Adolf Loos, il moralista, si è espresso chiaramente considerando virtuosa l’opera di edificazione che ha prodotto i borghi storici, le case rurali e in generale l’opera spontanea di chi – senza la scienza artificiale dell’architettura – senza le più svariate intenzioni espressive che distinguono l’opera degli architetti, ha saputo nei secoli produrre e abitare quell’ineffabile mix di artificio-natura che tanto apprezziamo nel paesaggio. Ha stigmatizzato – al contrario – il velleitarismo dell’architetto che pretende di essere “originale” ricercando ogni lunedì mattina una nuova espressione formale. Confortati dalle parole di Loos possiamo quindi considerare che la giusta via all’alleanza di artificio e natura, quella in grado di produrre il miglior paesaggio, di ri-produrre l’Eden passi per l’applicazione – priva di velleità espressive fine a se stesse – delle sapienti pratiche del ben costruire. La bellezza del costruito, non diversamente dalla bellezza femminile, non si concede a chi la desidera esplicitamente, a chi la insegue e la pretende, ma piuttosto a chi mostra di meritarla. Due versi di una poesia di Hölderlin dicono: “Questo credo io piuttosto. La misura umana è tutta qui./ Pieno di merito, ma poeticamente abita l’uomo su questa terra”.
Perché l’artificio è mal visto da urbanisti e controllori
La poesia dell’abitare, la perfetta alleanza di artificio e natura sta appunto in questo essere “pieno di merito” dell’uomo che invece di inseguire forme accattivanti, forme inedite e seducenti, superato il barocchismo secondo cui “è dell’arte il fin la meraviglia”, si pone il problema di edificare con merito, cioè con pazienza e amore, con studio e applicazione, una dimora adatta a sé e che non dispiaccia ai Celesti, seguendo le leggi della natura quasi a proseguirne l’opera.

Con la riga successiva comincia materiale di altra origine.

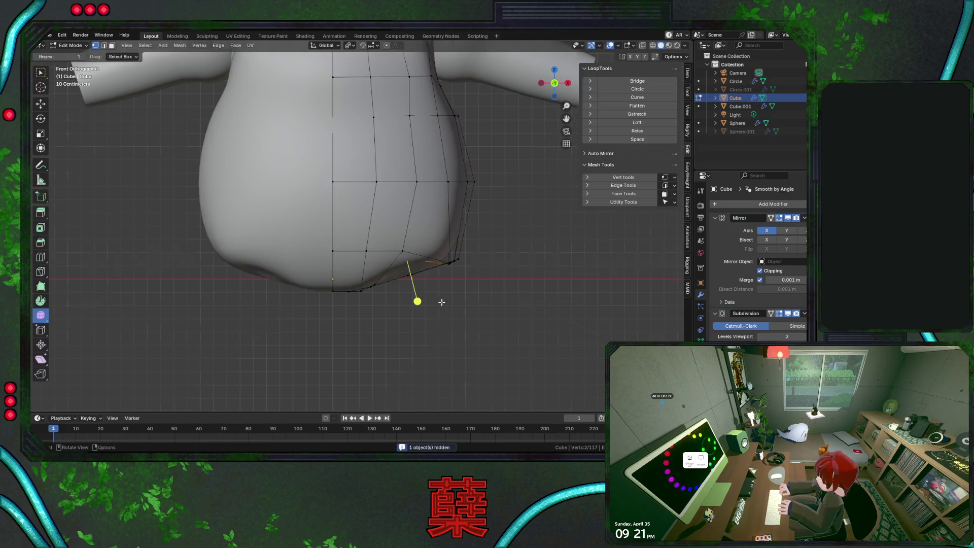
middle_drag(417, 300, 418, 228)
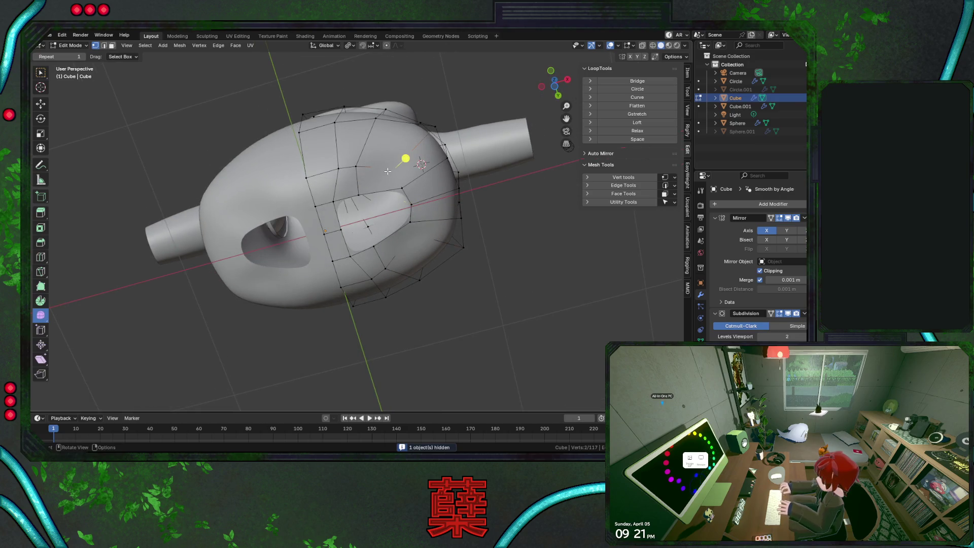
ctrl+click(385, 197)
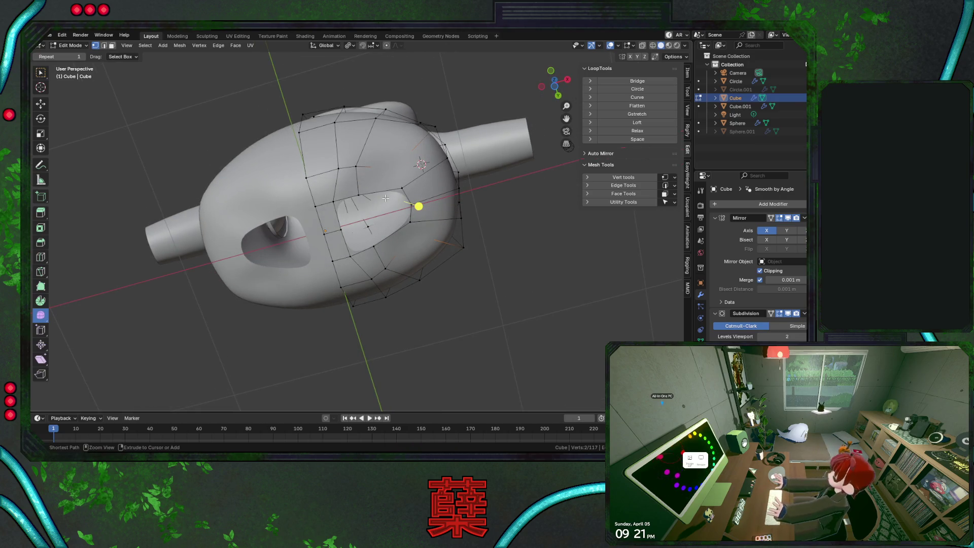
key(Tab)
Re-hide the legs, then undo so legs and shorts return, ending in object mode
scroll(385, 197, up, 5)
key(Tab)
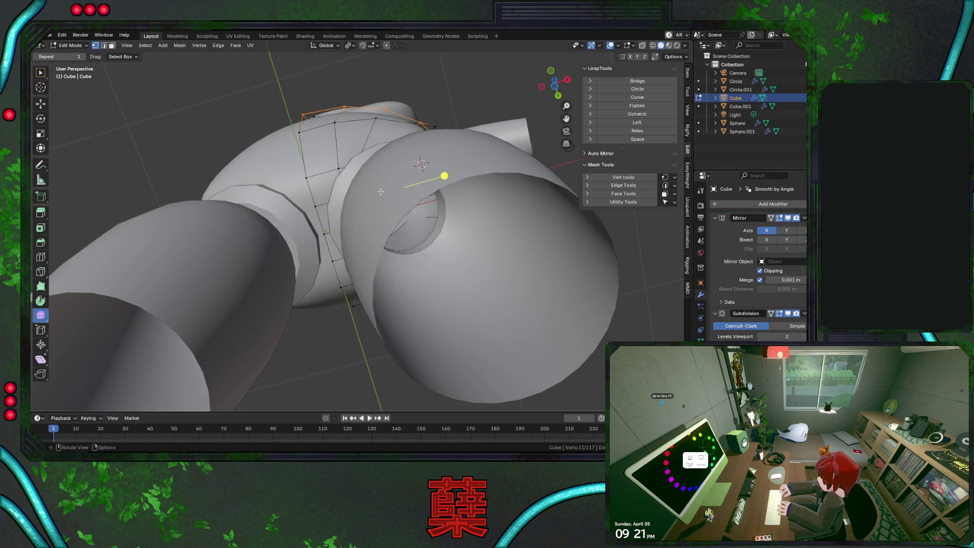
key(Tab)
click(383, 235)
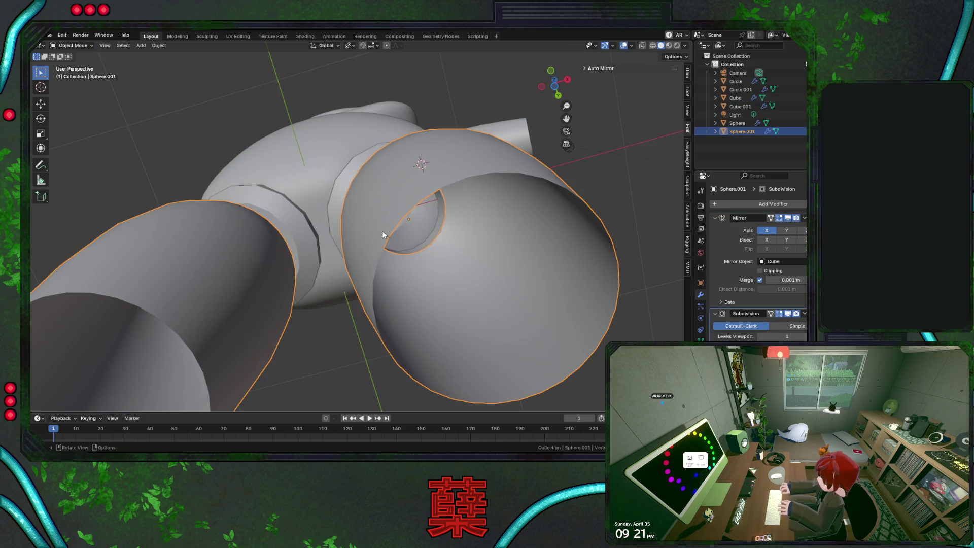
right_click(383, 235)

La moderna organizzazione della società tenta di garantire per legge l’armonia di artificio e natura, di assicurare democraticamente frammenti di paradiso a sette miliardi e passa di esseri umani attraverso un inferno di altrettanti miliardi di leggi e norme: piani paesistici, norme edificatorie, vincoli e soprintendenze sono i presidi attraverso i quali si tenta l’opera di tutela del paesaggio. Si tratta di strumenti messi a punto dall’uomo e tuttavia la ratio prevalente che li anima – a ben guardare – sembra propendere per la prima delle due opinioni in cui si divide la cultura contemporanea: quella che pensa all’umanità come ad una sorta di male da contenere. L’artificio, l’edificazione è considerato, dagli strumenti urbanistici e dalle autorità di controllo, con sospetto, come un male oggettivo, retaggio del peccato originale, di cui valutare soprattutto l’aspetto quantitativo non potendo entrare più di tanto nel merito degli aspetti qualitativi. Una mela è una mela, poco importa se renetta o golden delicious: la proibizione vale per tutte! Quindi la tutela passa per il controllo della quantità, auspicabilmente tendente a zero, lasciando del tutto inesplorato l’aspetto qualitativo.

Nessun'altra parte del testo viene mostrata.